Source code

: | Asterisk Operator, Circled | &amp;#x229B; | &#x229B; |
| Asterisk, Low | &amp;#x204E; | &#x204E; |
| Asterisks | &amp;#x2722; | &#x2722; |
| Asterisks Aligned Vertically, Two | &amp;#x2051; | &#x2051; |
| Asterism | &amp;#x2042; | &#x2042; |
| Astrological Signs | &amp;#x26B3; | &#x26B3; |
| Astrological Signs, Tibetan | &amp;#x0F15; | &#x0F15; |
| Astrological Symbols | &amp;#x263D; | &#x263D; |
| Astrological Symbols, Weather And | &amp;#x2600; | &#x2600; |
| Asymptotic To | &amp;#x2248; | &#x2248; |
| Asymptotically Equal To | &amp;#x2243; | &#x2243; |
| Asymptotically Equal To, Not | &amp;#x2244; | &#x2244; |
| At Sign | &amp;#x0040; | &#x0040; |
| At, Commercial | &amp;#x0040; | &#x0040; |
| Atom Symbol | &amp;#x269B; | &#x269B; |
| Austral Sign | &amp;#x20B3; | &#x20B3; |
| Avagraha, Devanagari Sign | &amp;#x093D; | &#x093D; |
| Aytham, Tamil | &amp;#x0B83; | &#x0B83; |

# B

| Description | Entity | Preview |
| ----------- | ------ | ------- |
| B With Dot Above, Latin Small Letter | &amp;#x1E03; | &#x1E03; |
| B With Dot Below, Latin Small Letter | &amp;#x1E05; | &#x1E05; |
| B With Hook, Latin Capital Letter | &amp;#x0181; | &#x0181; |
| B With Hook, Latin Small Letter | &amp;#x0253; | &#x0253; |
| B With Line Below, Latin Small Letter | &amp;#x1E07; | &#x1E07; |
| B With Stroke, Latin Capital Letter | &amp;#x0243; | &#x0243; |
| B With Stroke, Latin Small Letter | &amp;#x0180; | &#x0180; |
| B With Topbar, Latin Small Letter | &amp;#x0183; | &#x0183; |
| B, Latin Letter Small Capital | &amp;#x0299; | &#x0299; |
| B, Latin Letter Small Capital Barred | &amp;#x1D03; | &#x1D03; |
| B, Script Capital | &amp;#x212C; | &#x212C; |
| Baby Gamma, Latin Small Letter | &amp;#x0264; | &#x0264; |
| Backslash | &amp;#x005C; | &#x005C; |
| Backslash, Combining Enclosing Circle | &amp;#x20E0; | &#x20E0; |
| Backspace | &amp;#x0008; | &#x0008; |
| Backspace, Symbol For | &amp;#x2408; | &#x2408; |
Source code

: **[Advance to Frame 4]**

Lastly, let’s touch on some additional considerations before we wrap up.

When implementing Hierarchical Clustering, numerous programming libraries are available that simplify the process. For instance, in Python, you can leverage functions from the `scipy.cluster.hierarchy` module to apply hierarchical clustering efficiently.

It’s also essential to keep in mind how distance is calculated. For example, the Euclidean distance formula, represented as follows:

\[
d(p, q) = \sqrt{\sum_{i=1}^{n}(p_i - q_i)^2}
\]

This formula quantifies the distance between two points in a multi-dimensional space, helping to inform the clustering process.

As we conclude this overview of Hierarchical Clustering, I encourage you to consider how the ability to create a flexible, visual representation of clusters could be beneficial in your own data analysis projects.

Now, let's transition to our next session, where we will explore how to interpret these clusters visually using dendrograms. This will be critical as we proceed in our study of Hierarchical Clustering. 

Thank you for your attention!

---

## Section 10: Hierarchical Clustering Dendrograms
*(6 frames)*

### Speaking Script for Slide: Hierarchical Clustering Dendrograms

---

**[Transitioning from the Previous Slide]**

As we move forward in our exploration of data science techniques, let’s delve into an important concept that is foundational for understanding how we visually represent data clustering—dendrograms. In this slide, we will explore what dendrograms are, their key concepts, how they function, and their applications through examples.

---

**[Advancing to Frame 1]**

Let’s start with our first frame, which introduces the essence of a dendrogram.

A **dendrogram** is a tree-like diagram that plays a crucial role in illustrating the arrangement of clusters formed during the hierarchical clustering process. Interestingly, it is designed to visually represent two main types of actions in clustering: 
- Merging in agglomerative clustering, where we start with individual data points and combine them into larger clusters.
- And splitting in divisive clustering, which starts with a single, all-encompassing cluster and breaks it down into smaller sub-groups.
________
◆ **About this task**:
Output the number of lines above holding the word "Hook", and nothing besides it.

◆ **Answer**:
2